Quantum CDMA Communication Systems

TL;DR

This paper introduces a novel quantum CDMA system leveraging spectral encoding of continuous-mode quantum light, providing a theoretical framework for multi-user quantum communication with potential applications in quantum radar and signal processing.

Contribution

It presents the first comprehensive mathematical model of quantum CDMA modules, including encoding, decoding, and receiver systems, for continuous-mode quantum light pulses.

Findings

Quantum signals from photon number states exhibit complete phase uncertainty.

Multiaccess interference vanishes due to Heisenberg's uncertainty principle.

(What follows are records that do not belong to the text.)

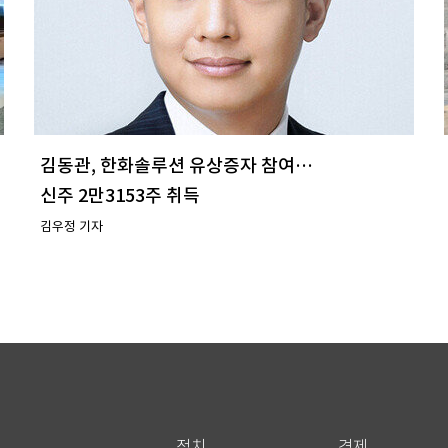
김동관, 한화솔루션 유상증자 참여…
신주 2만3153주 취득
김우정 기자
정치
경제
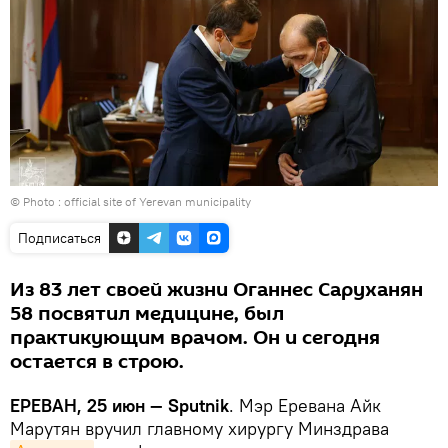
© Photo :
official site of Yerevan municipality
Подписаться
Из 83 лет своей жизни Оганнес Саруханян
58 посвятил медицине, был
практикующим врачом. Он и сегодня
остается в строю.
ЕРЕВАН, 25 июн — Sputnik
. Мэр Еревана Айк
Марутян вручил главному хирургу Минздрава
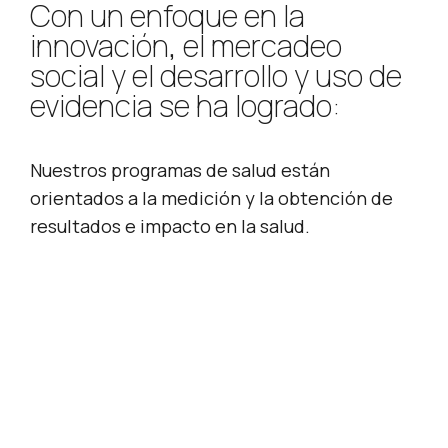
Con un enfoque en la
innovación, el mercadeo
social y el desarrollo y uso de
evidencia se ha logrado:
Nuestros programas de salud están
orientados a la medición y la obtención de
resultados e impacto en la salud.
31,358
Personas de poblaciones en mayor contexto
de vulnerabilidad alcanzadas con abordajes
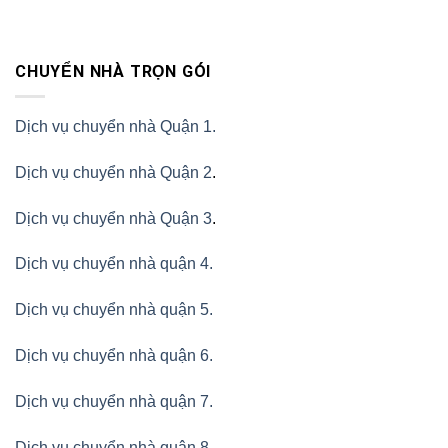
CHUYỂN NHÀ TRỌN GÓI
Dịch vụ chuyển nhà Quận 1.
Dịch vụ chuyển nhà Quận 2
.
Dịch vụ chuyển nhà Quận 3
.
Dịch vụ chuyển nhà quận 4.
Dịch vụ chuyển nhà quận 5.
Dịch vụ chuyển nhà quận 6.
Dịch vụ chuyển nhà quận 7.
Dịch vụ chuyển nhà quận 8.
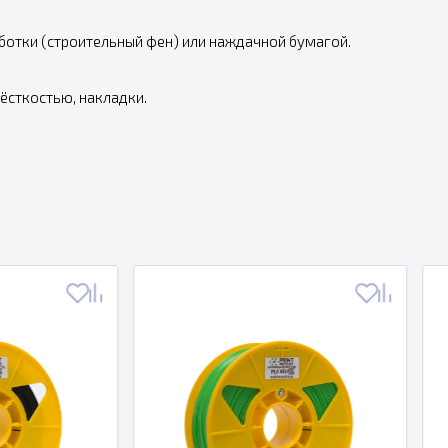
отки (строительный фен) или наждачной бумагой.
жёсткостью, накладки.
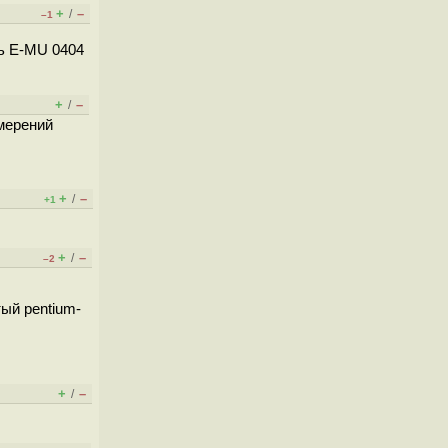
+
–
/
–1
ть E-MU 0404
+
–
/
змерений
+
–
/
+1
+
–
/
–2
тый pentium-
+
–
/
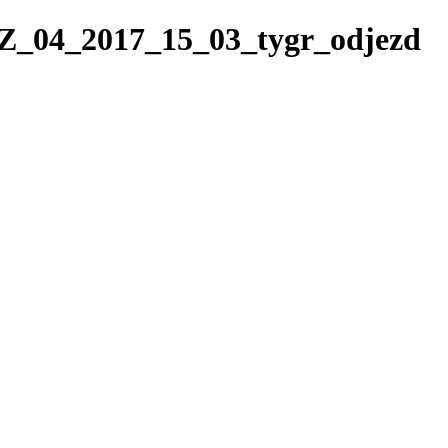
/TZ_04_2017_15_03_tygr_odjezd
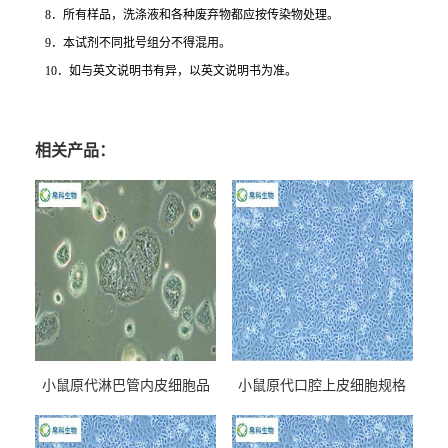
8
．所有样品，洗涤液和各种废弃物都应按传染物处理。
9
．本试剂不同批号组分不得混用。
10
．如与英文说明书有异，以英文说明书为准。
相关产品：
小鼠原代淋巴管内皮细胞品
小鼠原代口腔上皮细胞规格
牌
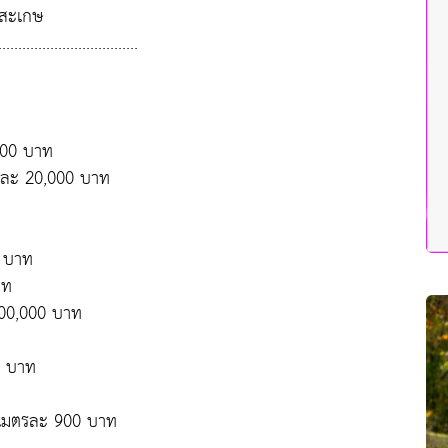
ีสะเกษ
.......................
000 บาท
้นละ 20,000 บาท
9 บาท
าท
000,000 บาท
0 บาท
งเมตรละ 900 บาท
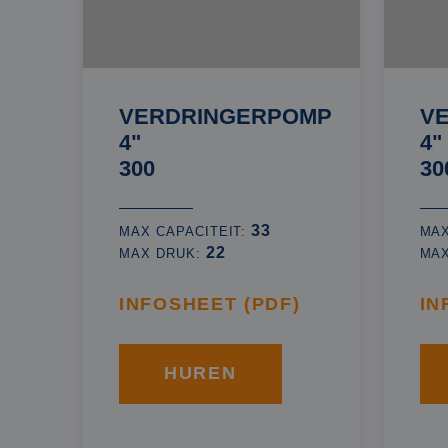
VERDRINGERPOMP
V
4"
4"
300
30
33
MAX CAPACITEIT:
MAX
22
MAX DRUK:
MA
INFOSHEET (PDF)
IN
HUREN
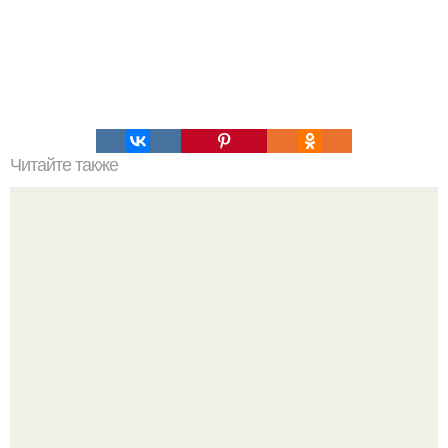
Читайте также
Заколоть волосы шпилькой: простой способ создания
укладки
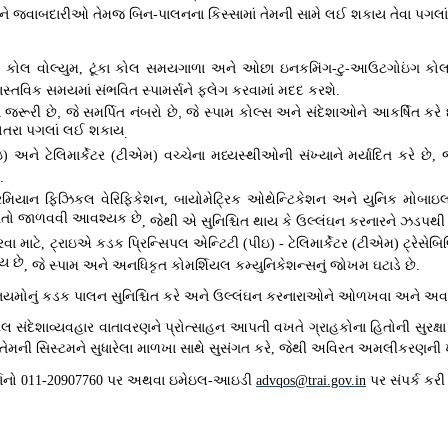
અને જવાબદારીઓ તેમજ બિન
પાલનના કિસ્સામાં તેમની સામે લઈ શકાય તેવા પગલ
-
ા કોલ વોલ્યુમ
ટૂંકા કોલ સમયગાળા અને ઓછા ઇનકમિંગ
ટુ
આઉટગોઇંગ કોલ
,
-
-
સ્તવિક સમયમાં સંભવિત સ્પામર્સને ફ્લેગ કરવામાં મદદ કરશે
.
 જરૂરી છે
,
જે સમર્પિત નંબરો છે
,
જે સ્પામ કોલ્સ અને સંદેશાઓને આકર્ષિત કરે 
ગોતરા પગલાં લઈ શકાય
.
ઇ
અને ટેલિમાર્કેટર
ટીએમ
વચ્ચેના મધ્યસ્થીઓની સંખ્યાને મર્યાદિત કરે છે
)
(
)
,
.
 દરમિયાન ફિઝિકલ વેરિફિકેશન
બાયોમેટ્રિક ઓથેન્ટિકેશન અને યુનિક મોબાઇલ ન
,
વિગતો જાળવવી આવશ્યક છે
જેથી એ સુનિશ્ચિત થાય કે ઉલ્લંઘન કરનારને ઝડપથી
,
વા માટે
ટ્રાઇએ કડક પ્રિન્સિપલ એન્ટિટી
પીઇ
ટેલિમાર્કેટર
ટીએમ
ટ્રેસેબ
,
(
) -
(
)
ાય છે
જે સ્પામ અને અનધિકૃત કોમર્શિયલ કમ્યુનિકેશન્સનું જોખમ ઘટાડે છે
,
.
યમોનું કડક પાલન સુનિશ્ચિત કરે અને ઉલ્લંઘન કરનારાઓને ઓળખવા અને અવરોધ
િટલ સંદેશાવ્યવહાર વાતાવરણને પ્રોત્સાહન આપતી વખતે ગ્રાહકોના હિતોની સુરક્ષા
મની સિસ્ટમને સુધારેલા માળખા સાથે સુસંગત કરે
જેથી અવિરત અમલીકરણની ખ
,
માનો
પર અથવા ઇમેઇલ
આઇડી
પર સંપર્ક કર
011-20907760
-
advqos@trai.gov.in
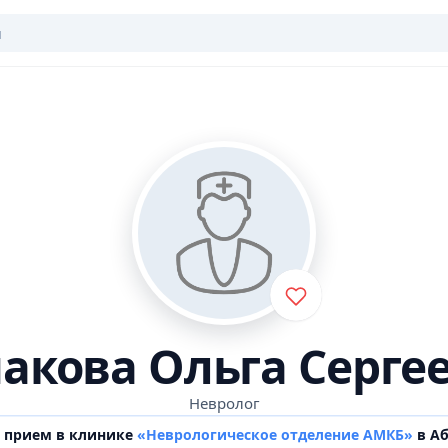
акова Ольга Серге
Невролог
т прием в клинике
«Неврологическое отделение АМКБ»
в Аб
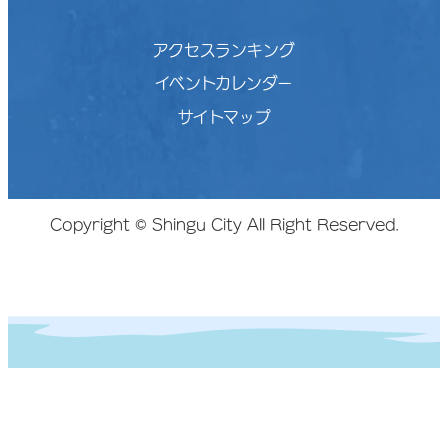
アクセスランキング
イベントカレンダー
サイトマップ
Copyright © Shingu City All Right Reserved.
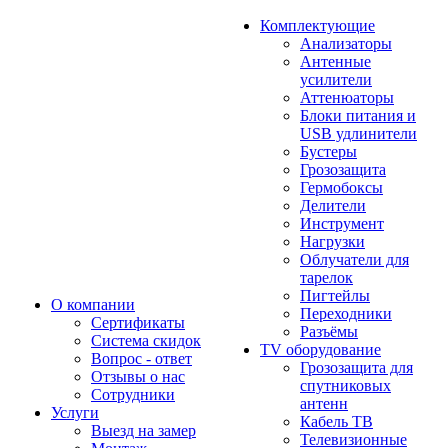
Комплектующие
Анализаторы
Антенные
усилители
Аттенюаторы
Блоки питания и
USB удлинители
Бустеры
Грозозащита
Гермобоксы
Делители
Инструмент
Нагрузки
Облучатели для
тарелок
Пигтейлы
О компании
Переходники
Сертификаты
Разъёмы
Система скидок
TV оборудование
Вопрос - ответ
Грозозащита для
Отзывы о нас
спутниковых
Сотрудники
антенн
Услуги
Кабель ТВ
Выезд на замер
Телевизионные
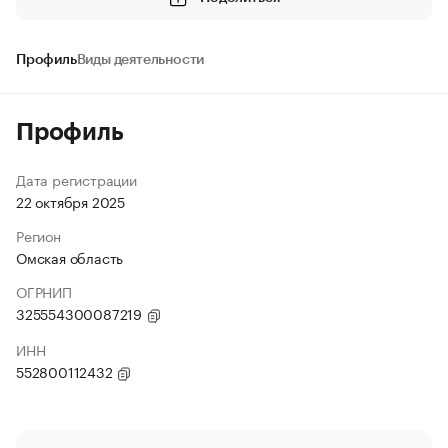
Профиль
Виды деятельности
Профиль
Дата регистрации
22 октября 2025
Регион
Омская область
ОГРНИП
325554300087219
ИНН
552800112432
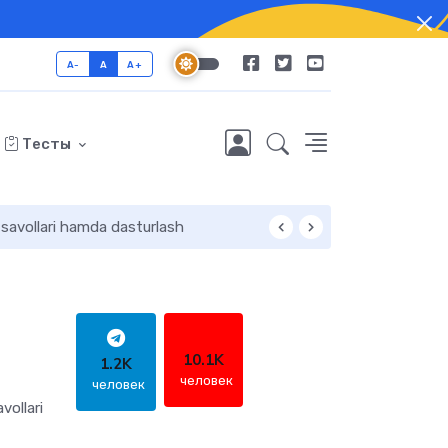
A-
A
A+
Тесты
 savollari hamda dasturlash
MATEMATIKA FAN
10.1K
1.2K
человек
человек
vollari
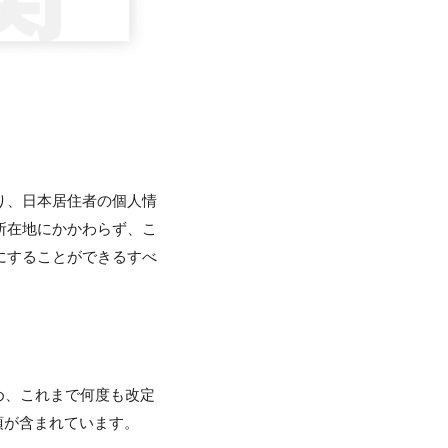
り、日本居住者の個人情
所在地にかかわらず、こ
にすることができるすべ
め、これまで何度も改定
項が含まれています。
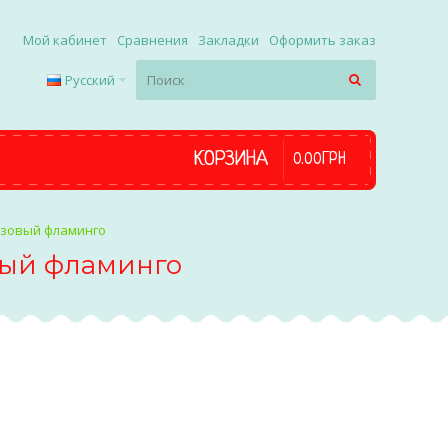
Мой кабинет
Сравнения
Закладки
Оформить заказ
Русский
КОРЗИНА
0
.
00
ГРН
Розовый фламинго
вый фламинго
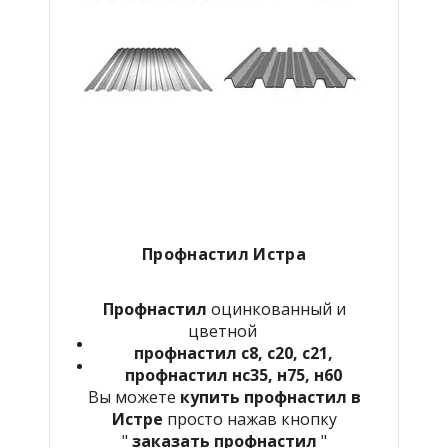
Профнастил Истра
Профнастил
оцинкованный и
цветной
профнастил с8, с20, с21,
профнастил нс35, н75, н60
Вы можете
купить профнастил в
Истре
просто нажав кнопку
"
заказать профнастил
"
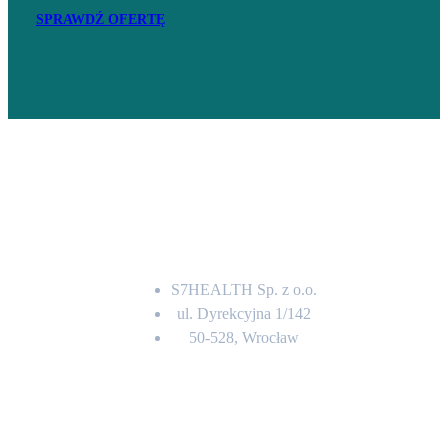
SPRAWDŹ OFERTĘ
Adres
S7HEALTH Sp. z o.o.
ul. Dyrekcyjna 1/142
50-528, Wrocław
Kontakt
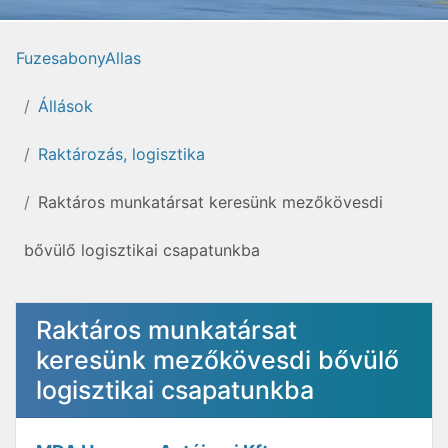
FuzesabonyAllas
Állások
Raktározás, logisztika
Raktáros munkatársat keresünk mezőkövesdi
bővülő logisztikai csapatunkba
Raktáros munkatársat
keresünk mezőkövesdi bővülő
logisztikai csapatunkba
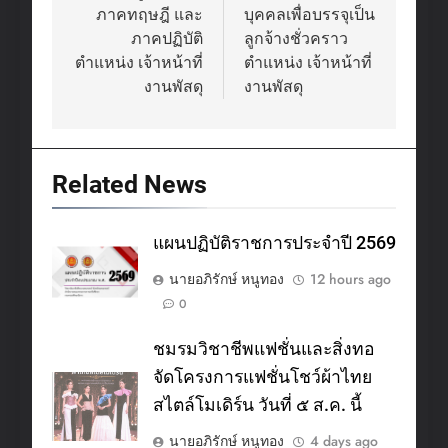
ภาคทฤษฎี และ
บุคคลเพื่อบรรจุเป็น
ภาคปฏิบัติ
ลูกจ้างชั่วคราว
ตำแหน่ง เจ้าหน้าที่
ตำแหน่ง เจ้าหน้าที่
งานพัสดุ
งานพัสดุ
Related News
แผนปฏิบัติราชการประจำปี 2569
นายอภิรักษ์ หนูทอง
12 hours ago
0
ชมรมวิชาชีพแฟชั่นและสิ่งทอ
จัดโครงการแฟชั่นโชว์ผ้าไทย
สไตล์โมเดิร์น วันที่ ๕ ส.ค. นี้
นายอภิรักษ์ หนูทอง
4 days ago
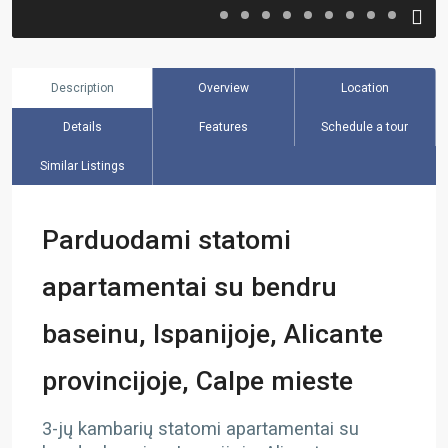
Description
Overview
Location
Details
Features
Schedule a tour
Similar Listings
Parduodami statomi
apartamentai su bendru
baseinu, Ispanijoje, Alicante
provincijoje, Calpe mieste
3-jų kambarių statomi apartamentai su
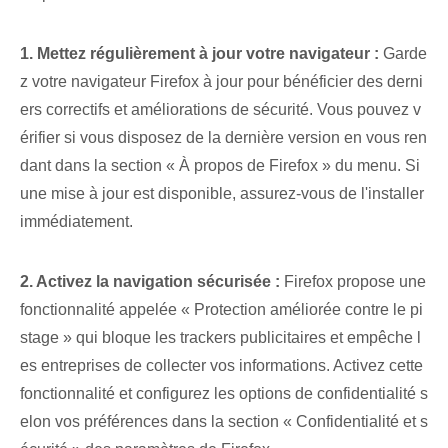
1. Mettez régulièrement à jour votre navigateur :
Garde
z votre navigateur Firefox à jour pour bénéficier des derni
ers correctifs et améliorations de sécurité. Vous pouvez v
érifier si vous disposez de la dernière version en vous ren
dant dans la section « À propos de Firefox » du menu. Si
une mise à jour est disponible, assurez-vous de l'installer
immédiatement.
2. Activez la ⁢navigation sécurisée :
Firefox propose une
fonctionnalité appelée « Protection améliorée contre le pi
stage » qui bloque les trackers publicitaires et empêche l
es entreprises de collecter vos informations. Activez cette
fonctionnalité et configurez les options de confidentialité s
elon vos préférences dans la section « Confidentialité et s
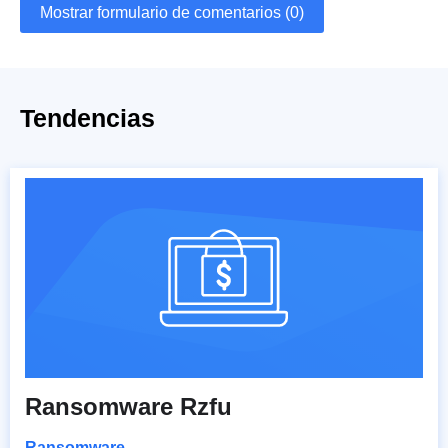
Mostrar formulario de comentarios (0)
Tendencias
Ransomware Rzfu
Ransomware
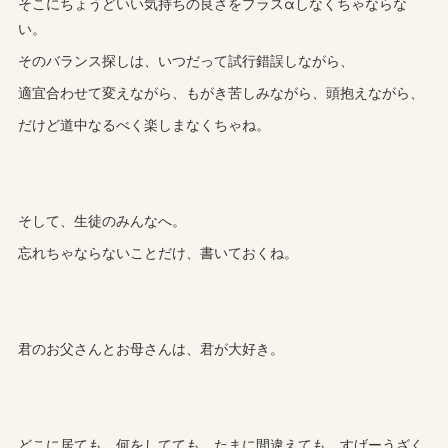
そこにちょうどいい気持ちの良さをプラスαしなくちゃならな
い。
そのバランス探しは、いつだって試行錯誤しながら、
適宜合わせて変えながら、もがき苦しみながら、頭抱えながら、
だけど道中なるべく楽しまなくちゃね。
そして、生徒のみんなへ。
忘れちゃならないことだけ、書いておくね。
君のお父さんとお母さんは、君が大好き。
どこに居ても、何をしてても、たまに間違えても、すげーうざく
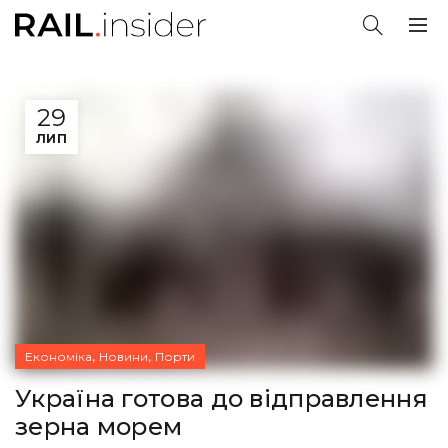
29
ЛИП
,
,
Економіка
Новини
Порти
Україна готова до відправлення
зерна морем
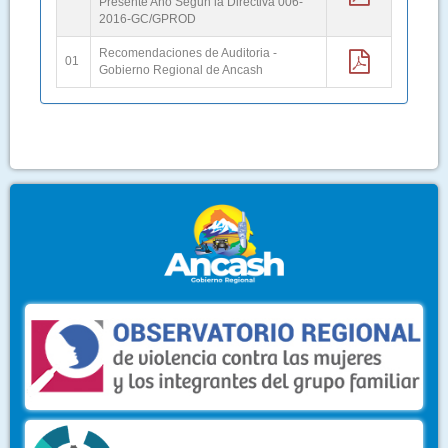
Presente Año Segun la Directiva 006-
2016-GC/GPROD
Recomendaciones de Auditoria -
01
Gobierno Regional de Ancash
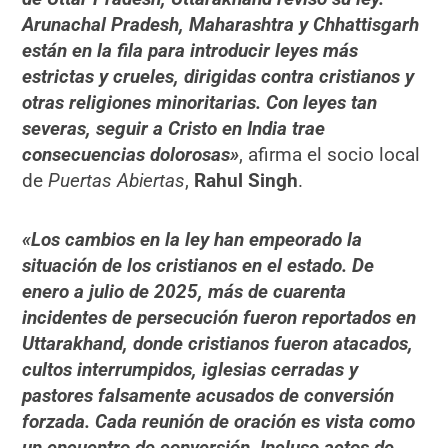
Arunachal Pradesh, Maharashtra y Chhattisgarh
están en la fila para introducir leyes más
estrictas y crueles, dirigidas contra cristianos y
otras religiones minoritarias. Con leyes tan
severas, seguir a Cristo en India trae
consecuencias dolorosas»
, afirma el socio local
de
Puertas Abiertas
,
Rahul Singh
.
«Los cambios en la ley han empeorado la
situación de los cristianos en el estado. De
enero a julio de 2025, más de cuarenta
incidentes de persecución fueron reportados en
Uttarakhand, donde cristianos fueron atacados,
cultos interrumpidos, iglesias cerradas y
pastores falsamente acusados de conversión
forzada. Cada reunión de oración es vista como
un encuentro de conversión. Incluso actos de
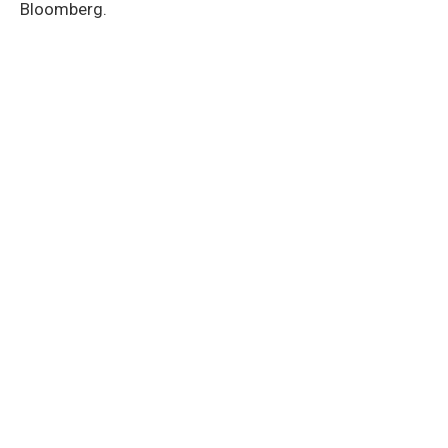
Bloomberg.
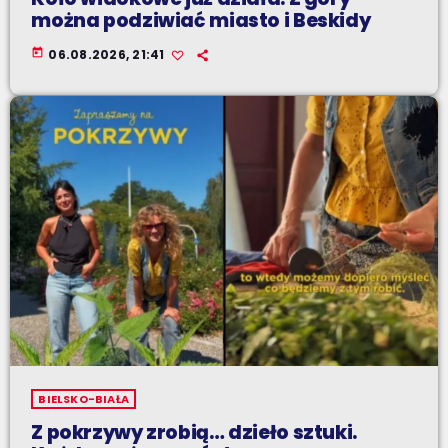
można podziwiać miasto i Beskidy
today
06.08.2026, 21:41
BIELSKO-BIAŁA
Z pokrzywy zrobią… dzieło sztuki.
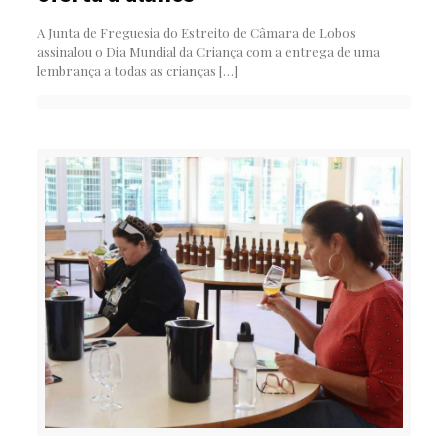
A Junta de Freguesia do Estreito de Câmara de Lobos
assinalou o Dia Mundial da Criança com a entrega de uma
lembrança a todas as crianças
[…]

The model supports various quantum states, enabling advanced quantum communication designs.

Abstract

Barcoding photons can provide a host of functionalities that could benefit future quantum communication systems and networks beyond today's imagination. As a significant application of barcoding photons, we introduce code division multiple-access (CDMA) communication systems for various applications. In this context, we introduce and discuss the fundamental principles of a novel quantum CDMA (QCDMA) technique based on spectrally encoding and decoding of continuous-mode quantum light pulses. In particular, we present the mathematical models of various QCDMA modules that are fundamental in describing an ideal and typical QCDMA system, such as quantum signal sources, quantum spectral encoding phase operators, M$\times$M quantum broadcasting star-coupler, quantum spectral phase decoding operators, and the quantum receivers. In describing a QCDMA system, this paper considers a unified approach where the input continuous-mode quantum light pulses can take on any form of pure states such as Glauber states and quantum number states. For input number states, one can observe features like entanglement and quantum interference. More interestingly, due to Heisenberg's uncertainty principle, the quantum signals sent by photon number states obtain complete phase uncertainty at the time of measurement. Therefore, at the receiver output, the multiaccess inter-signal interference vanishes. Due to Heisenberg's uncertainty principle, the received signal intensity at the photodetector's output changes from a coherent detection scheme for input Glauber states to an incoherent detection scheme for input number states. Our mathematical model is valuable in the signal design and data modulations of point-to-point quantum communications, quantum pulse shaping, and quantum radar signals and systems where the inputs are continuous mode quantum signals.